Le tabou, interdiction sociale sans fondement apparent, nous vient du fond des âges. Il persiste encore dans nos sociétés sous des formes évoluées.
« Le primitif met un tabou là où il redoute un danger. Ce danger est, d’une façon générale, un danger psychique […] il ne distingue pas le danger matériel du danger psychique ni le réel de l’imaginaire. Dans sa conception animiste et logique du monde, tout danger prend sa source dans le dessein hostile d’un être animé qui lui ressemble, qu’il s’agisse d’un danger menaçant provenant d’une force naturelle ou de celui provenant de choses, d’hommes ou d’animaux. […] Les dangers dont se croit menacé l’anxieux, ne répondent jamais si fort à son attente qu’au début de la situation dangereuse, et c’est alors seulement, qu’il convient de s’en protéger. » (Freud)

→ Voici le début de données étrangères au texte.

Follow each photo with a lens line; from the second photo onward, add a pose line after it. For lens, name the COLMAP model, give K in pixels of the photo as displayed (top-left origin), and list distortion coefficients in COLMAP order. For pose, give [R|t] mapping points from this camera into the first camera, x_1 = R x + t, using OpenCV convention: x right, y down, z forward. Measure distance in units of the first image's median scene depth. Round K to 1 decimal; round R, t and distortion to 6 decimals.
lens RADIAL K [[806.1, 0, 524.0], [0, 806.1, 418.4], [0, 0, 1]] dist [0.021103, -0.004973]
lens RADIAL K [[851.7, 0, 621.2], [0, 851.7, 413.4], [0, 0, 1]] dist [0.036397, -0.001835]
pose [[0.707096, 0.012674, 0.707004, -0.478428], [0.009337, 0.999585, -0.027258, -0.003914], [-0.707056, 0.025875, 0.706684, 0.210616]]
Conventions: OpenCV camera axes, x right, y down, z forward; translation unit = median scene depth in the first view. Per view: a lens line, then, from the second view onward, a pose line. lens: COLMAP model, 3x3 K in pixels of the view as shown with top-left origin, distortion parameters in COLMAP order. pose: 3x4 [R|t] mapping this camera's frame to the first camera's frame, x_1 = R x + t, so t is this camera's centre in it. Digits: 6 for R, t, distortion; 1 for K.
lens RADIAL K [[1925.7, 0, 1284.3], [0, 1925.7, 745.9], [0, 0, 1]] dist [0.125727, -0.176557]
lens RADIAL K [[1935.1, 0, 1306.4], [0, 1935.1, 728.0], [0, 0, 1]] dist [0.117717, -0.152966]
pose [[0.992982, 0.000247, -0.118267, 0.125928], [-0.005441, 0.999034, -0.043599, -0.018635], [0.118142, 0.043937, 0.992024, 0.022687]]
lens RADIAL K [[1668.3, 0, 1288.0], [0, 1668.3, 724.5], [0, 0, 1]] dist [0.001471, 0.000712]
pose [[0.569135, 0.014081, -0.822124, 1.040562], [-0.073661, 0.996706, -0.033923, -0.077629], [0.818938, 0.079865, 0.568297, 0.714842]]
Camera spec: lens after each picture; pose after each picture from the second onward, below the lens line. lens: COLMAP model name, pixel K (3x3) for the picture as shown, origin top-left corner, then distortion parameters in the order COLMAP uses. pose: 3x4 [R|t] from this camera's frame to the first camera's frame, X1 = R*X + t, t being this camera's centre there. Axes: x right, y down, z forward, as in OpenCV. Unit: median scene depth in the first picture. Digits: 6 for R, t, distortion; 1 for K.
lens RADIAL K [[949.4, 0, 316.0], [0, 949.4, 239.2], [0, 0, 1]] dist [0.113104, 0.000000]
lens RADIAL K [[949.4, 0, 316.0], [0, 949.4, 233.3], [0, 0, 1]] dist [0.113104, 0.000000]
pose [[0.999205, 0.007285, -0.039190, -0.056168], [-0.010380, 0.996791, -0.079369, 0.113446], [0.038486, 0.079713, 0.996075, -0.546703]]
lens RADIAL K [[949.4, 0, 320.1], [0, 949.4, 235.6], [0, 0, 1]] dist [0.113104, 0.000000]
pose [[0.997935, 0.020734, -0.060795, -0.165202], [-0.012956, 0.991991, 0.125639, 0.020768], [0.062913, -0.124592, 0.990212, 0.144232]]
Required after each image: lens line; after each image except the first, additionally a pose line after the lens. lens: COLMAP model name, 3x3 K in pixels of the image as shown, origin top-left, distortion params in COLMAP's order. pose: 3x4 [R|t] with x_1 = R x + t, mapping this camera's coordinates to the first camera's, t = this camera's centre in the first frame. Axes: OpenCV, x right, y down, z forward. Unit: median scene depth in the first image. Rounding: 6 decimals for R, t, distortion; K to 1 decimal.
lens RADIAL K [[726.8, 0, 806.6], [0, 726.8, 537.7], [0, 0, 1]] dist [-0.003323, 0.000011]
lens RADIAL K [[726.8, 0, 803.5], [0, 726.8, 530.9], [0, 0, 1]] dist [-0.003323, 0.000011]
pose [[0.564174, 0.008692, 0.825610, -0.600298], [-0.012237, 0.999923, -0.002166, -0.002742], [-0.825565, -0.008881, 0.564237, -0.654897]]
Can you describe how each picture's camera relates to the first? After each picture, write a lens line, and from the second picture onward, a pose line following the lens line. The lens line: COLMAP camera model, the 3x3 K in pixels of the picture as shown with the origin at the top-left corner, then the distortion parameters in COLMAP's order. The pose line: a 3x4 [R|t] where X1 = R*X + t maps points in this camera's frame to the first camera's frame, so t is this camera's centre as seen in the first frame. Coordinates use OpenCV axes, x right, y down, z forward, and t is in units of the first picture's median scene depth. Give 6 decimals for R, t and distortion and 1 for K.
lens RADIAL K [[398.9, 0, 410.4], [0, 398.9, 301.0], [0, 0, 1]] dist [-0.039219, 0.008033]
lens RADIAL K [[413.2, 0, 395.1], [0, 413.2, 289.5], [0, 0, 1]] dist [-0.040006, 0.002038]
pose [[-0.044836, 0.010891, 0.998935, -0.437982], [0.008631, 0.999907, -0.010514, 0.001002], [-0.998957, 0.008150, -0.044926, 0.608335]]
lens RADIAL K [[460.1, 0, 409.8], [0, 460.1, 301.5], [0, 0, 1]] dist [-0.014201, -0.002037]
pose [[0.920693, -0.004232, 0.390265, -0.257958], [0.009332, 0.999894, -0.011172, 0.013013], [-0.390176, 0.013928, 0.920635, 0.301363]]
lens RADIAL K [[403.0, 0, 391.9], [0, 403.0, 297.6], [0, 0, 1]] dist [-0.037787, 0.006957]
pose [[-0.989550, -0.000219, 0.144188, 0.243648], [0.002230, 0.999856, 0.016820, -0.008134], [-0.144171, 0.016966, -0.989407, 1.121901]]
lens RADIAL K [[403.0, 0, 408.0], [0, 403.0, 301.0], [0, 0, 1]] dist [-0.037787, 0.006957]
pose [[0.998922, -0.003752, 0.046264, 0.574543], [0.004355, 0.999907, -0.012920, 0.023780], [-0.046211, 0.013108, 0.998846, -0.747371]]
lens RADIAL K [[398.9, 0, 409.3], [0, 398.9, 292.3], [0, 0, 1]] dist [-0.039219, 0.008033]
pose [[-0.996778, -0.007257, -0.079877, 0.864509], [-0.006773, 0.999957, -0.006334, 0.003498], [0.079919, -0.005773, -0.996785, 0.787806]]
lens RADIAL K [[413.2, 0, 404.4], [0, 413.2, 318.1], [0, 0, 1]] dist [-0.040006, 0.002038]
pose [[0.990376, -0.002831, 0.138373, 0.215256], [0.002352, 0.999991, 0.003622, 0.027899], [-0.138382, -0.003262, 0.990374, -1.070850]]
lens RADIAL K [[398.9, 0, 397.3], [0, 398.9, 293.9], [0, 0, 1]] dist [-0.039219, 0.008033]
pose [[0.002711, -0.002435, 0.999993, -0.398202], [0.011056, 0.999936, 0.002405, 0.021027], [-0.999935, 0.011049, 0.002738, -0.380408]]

C’est le tabou du neuf, de ce qui n’a encore jamais servi. La virginité chez les femmes en est l’exemple le plus cruel. Les ponts aussi. Il faut qu’une autorité supérieure les franchisse d’abord (le pontife responsable du pont sacré à Rome) pour écarter le mauvais sort qui pourrait frapper celui qui ose passer le premier sans cérémonie (ou sans évoquer les Dieux à qui on doit tout, y compris les ponts). La pose de la première pierre aussi (un notable chasse le mauvais sort à coup de truelle). Ce qui n’a jamais servi doit donc être inauguré, béni ou baptisé (les navires au lancement) avant d’être sacrifié à l’usage commun. Ainsi honoré, le produit neuf se laissera faire sans dommage. Je n’ose évoquer la bénédiction nuptiale qui est d’un tout autre ordre.
Un équipement pourrait se venger sans pitié en cas d’outrage (on a l’exemple du Titanic qui coule lors de sa traversée inaugurale, sans doute pour punir le constructeur qui le prétendait insubmersible). Moins grave est l’angoisse pour une femme, de paraître sur la plage dans un maillot neuf à la dernière mode. Il faut transgresser le tabou qui interdit de montrer ses fesses.
Le tabou du neuf se manifeste de multiples manières. On peut laisser la boîte d’un meuble IKEA dans un coin sans l’ouvrir, plusieurs semaines, pour faire baisser le stress du montage, comme si celui-ci était enfermé dans l’emballage et s’évaporait progressivement. Le tabou de la robe de mariée que le futur époux ne doit pas voir avant la cérémonie, sous peine d’un mariage raté. La voiture neuve que le vendeur dévoile devant vous en enlevant sa housse : tada ! C’est comme si vous étiez le premier à la voir nue, tabou pour les autres, cadeau pour vous seul…
Le tabou du neuf s’est maintenu malgré la civilisation. Sa signification première est identique à celle des coutumes taboues qui sont observées encore aujourd’hui chez les primitifs. « Nous oublions trop facilement que ces peuples eux aussi, vivent dans une civilisation très éloignée des temps archaïques. Une civilisation aussi vieille dans le temps que la nôtre, et qui correspond elle aussi à un stade de développement avancé, quoique différent du nôtre » (Freud). L’homme craindra toujours l’imprévisible, et même si on ne prête plus une âme à l’échelle, on évitera de passer dessous.